Je me permets de remettre mon poste abusivement signalé - au delà de mon avis positif à ce stade sur la plateforme (malgré leur marketing pas très heureux), j’ouvrais une porte sur le marché du non côté et ma vision de la chose.J’espère plutôt pouvoir débattre là dessus.
Je profite de ce post pour partager un premier retour sur Fundora et donner mon avis sur le private equity.
J’ai ouvert un compte il y a un mois et fait un premier investissement (2 000 €).
Au début, j’étais plutôt sceptique : plateforme récente, opacité naturelle du private equity, transparence limitée sur les fonds, et une com’ très « école de commerce » qui infuse sur les réseaux sociaux… tout ça me refroidissait (et pourtant je suis du Nord).
Avec un peu de recul, j’ai relativisé :
L’opacité du PE est structurelle, ce n’est pas propre à Fundora.
La réglementation limite forcément ce qu’ils peuvent communiquer.
Et, au final, le marketing/storytelling vient compenser l’impossibilité de détailler les produits.
À défaut d’apporter des garanties solides et évidentes sur le long terme, Fundora me semble être une structure cohérente et sérieuse, avec une vraie ingénierie derrière ses montages et un cadre réglementaire adapté et bien ficelé. Bref, de quoi me faire accepter un peu de risque.
Côté marché et stratégie :
J’ai choisi leur nouveau fonds de secondaire, une approche qui me semble prudente dans le contexte actuel.
Le PE n’est plus dans l’euphorie des années passées : hausse des taux, IPO au ralenti, sociétés encore trop chères, dealflow en baisse… et des institutionnels coincés, incapables de réinvestir.

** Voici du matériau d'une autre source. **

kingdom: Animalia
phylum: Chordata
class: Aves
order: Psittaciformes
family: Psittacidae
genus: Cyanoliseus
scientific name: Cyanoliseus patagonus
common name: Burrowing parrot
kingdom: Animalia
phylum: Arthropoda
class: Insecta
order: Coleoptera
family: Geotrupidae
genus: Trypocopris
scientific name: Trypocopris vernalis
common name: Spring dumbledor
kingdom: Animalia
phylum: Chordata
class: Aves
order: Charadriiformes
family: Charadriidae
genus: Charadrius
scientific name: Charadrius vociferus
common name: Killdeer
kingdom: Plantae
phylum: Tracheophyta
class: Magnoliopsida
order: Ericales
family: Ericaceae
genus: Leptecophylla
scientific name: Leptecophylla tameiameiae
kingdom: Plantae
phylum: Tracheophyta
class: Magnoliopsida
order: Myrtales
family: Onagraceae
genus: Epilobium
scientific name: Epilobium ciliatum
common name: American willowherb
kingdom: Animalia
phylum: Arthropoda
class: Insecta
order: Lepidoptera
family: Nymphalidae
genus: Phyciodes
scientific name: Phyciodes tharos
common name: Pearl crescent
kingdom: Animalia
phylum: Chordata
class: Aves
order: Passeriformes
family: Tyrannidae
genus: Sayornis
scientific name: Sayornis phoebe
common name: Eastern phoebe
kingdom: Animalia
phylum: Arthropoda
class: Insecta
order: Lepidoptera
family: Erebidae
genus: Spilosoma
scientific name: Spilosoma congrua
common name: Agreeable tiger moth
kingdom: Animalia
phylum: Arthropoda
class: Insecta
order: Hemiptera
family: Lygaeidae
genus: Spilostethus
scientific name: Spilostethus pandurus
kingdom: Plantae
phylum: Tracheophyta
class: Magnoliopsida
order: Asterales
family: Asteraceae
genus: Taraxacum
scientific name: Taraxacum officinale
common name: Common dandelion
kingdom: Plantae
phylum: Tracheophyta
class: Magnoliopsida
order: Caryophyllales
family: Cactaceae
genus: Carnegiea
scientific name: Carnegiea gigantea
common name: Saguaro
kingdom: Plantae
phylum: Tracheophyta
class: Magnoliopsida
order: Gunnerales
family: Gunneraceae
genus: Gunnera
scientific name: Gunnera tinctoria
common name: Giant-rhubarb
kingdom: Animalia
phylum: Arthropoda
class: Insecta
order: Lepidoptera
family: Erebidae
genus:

Paradoxalement, les fonds disposent de montagnes de cash accumulé ces dernières années qu’ils peinent à déployer faute d’opportunités au bon prix.
On se retrouve face à un goulot d’étranglement : certains investisseurs, à court de liquidités, vendent leurs parts sur le marché secondaire, souvent avec une décote.
C’est là que le secondaire devient intéressant : racheter ces positions dans de bonnes conditions peut offrir un profil risque/rendement attractif.
Le marché reste fragile et dépendant des évolutions macro. Mais dans cette période chahutée, le secondaire me paraît être l’option la plus pragmatique pour entrer dans le PE. On peut même, grossièrement, comparer la situation à ce qui s’est passé avec les SCPI il y a quelques temps.
Bon, après, cette analyse reste assez simpliste et vient d’un gars qui avait acheté des actions Natixis juste avant la crise des subprimes…
En somme, le PE pourquoi pas, mais à défaut de pouvoir surveiller et analyser les entreprises, il vaut mieux garder un œil sur la macro pour éviter d’être totalement passif.
Concernant Fundora, c’est à mes yeux le seul moyen accessible pour le commun des mortels d’accéder à ce marché, avec des montants qui permettent de lisser, diversifier et étaler le risque dans le temps.